A Boulogne-sur-Mer, Hollande estime que le mouvement des “gilets jaunes“ est en ”phase de conclusion”

L'ancien président est à Boulogne-sur-Mer pour une séance de dédicaces. / © GUILLAUME SOUVANT / AFP
L'ancien président est à Boulogne-sur-Mer pour une séance de dédicaces. / © GUILLAUME SOUVANT / AFP

En séance de dédicaces dans le Pas-de-Calais pour son livre "Les leçons du pouvoir", il a affirmé que le mouvement devait maintenant "trouver son dénouement"

Par M.D. avec AFP

"Le mouvement des « gilets jaunes » est, je pense, dans sa phase de conclusion", a déclaré l'ancien président de la République lors d'une séance de dédicace au théâtre municipal de Boulogne-sur-Mer. Il a été reçu par le maire, Frédéric Cuvillier, ancien ministre et très proche de François Hollande. 

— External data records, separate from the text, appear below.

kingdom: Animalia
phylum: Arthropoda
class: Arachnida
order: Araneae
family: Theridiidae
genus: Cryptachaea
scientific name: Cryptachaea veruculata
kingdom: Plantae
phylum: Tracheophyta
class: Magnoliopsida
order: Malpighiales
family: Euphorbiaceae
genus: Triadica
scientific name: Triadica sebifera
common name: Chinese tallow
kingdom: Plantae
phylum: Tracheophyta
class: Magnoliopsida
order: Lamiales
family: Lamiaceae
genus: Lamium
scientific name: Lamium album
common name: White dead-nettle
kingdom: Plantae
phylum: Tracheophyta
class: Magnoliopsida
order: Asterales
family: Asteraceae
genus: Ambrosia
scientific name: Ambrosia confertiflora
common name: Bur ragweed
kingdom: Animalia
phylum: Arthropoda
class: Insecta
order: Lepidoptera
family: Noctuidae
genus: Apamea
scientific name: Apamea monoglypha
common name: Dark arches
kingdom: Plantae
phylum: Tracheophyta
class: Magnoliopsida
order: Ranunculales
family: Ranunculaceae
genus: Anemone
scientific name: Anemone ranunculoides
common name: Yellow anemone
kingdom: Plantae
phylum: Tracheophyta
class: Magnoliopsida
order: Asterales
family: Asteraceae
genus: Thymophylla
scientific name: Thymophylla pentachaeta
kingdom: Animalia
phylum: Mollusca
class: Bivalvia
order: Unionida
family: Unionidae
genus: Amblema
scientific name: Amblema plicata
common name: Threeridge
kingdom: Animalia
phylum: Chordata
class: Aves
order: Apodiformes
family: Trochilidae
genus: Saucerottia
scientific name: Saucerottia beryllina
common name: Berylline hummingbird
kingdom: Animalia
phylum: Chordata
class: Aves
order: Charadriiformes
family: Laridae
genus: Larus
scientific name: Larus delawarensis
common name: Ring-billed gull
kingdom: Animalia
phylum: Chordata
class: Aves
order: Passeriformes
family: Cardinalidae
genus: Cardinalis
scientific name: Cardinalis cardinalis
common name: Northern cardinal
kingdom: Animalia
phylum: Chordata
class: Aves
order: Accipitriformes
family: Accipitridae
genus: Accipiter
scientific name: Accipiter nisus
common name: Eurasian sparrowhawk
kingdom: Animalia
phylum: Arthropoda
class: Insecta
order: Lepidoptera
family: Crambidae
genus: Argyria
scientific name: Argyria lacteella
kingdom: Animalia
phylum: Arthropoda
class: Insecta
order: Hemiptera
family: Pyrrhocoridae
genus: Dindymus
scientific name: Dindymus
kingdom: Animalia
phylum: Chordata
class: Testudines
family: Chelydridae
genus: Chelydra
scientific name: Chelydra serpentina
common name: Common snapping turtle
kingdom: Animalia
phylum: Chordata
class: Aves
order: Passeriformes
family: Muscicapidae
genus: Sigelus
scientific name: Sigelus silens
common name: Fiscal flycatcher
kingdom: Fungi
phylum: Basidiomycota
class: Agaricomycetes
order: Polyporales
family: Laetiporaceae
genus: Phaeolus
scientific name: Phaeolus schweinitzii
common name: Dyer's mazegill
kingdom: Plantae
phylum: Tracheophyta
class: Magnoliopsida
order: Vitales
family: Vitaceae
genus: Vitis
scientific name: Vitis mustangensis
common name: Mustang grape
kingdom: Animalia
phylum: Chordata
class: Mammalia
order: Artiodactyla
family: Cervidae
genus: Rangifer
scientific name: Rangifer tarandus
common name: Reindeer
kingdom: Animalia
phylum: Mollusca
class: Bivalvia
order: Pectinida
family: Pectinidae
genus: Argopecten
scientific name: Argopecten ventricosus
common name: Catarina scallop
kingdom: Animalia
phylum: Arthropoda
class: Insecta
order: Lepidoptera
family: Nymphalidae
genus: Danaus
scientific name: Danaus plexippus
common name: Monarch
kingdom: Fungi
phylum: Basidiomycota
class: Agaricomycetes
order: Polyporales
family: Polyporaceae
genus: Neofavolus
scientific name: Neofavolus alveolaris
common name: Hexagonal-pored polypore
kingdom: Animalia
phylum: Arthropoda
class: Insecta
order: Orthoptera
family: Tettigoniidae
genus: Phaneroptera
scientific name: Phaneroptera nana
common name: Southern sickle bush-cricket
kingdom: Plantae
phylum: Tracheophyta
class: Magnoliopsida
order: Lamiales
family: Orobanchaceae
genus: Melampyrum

"Il y a un mouvement qui a duré déjà longtemps et qui doit trouver, je pense, son dénouement. Et c'est ce que beaucoup espèrent, mais ça ne veut pas dire qu'il n'y aura pas dans l'avenir, s'il y a d'autres raisons, des mouvements qui se lèveront", a-t-il poursuivi.

L'acte V des "gilets jaunes" se déroule ce samedi 15 décembre à Paris dans le calme et avec une mobilisation en baisse. Dans le Nord et le Pas-de-Calais, les blocages sont également moins nombreux. A noter tout de même que les "gilets jaunes" bloquent l'A16 à hauteur de Calais et qu'une manifestation a eu lieu à Lille.

 

Des "avancées significatives"


Les annonces d'Emmanuel Macron, dont la plus emblématique porte sur une hausse de 100 euros des revenus au niveau du Smic, ont été diversement reçues par des Français, réclamant moins de taxes et plus de pouvoir d'achat.

"Le fait qu'il y ait eu des annonces prouve que ce mouvement a pu être utile, puisqu'il a donné lieu à des avancées qui pour une partie de la population seront reconnues et significatives, a poursuivi l'ex-chef de l'Etat, qui avait rencontré fin novembre des "gilets jaunes" en Ardèche. Maintenant, il y a d'autres frustrations d'autres colères, il faudra continuer à les entendre".
 

Selon lui, "c'est maintenant aux organisations représentatives, aux syndicats, aux grandes associations, aux formations politiques, d'assurer le dialogue et la suite".

L'ancien premier secrétaire du parti socialiste a par ailleurs taclé Jean-Luc Mélenchon et la France insoumise, un parti "qui n'a qu'un seul chef, qu'une seule voix, qui se prend pour la République, pour une personne sacrée."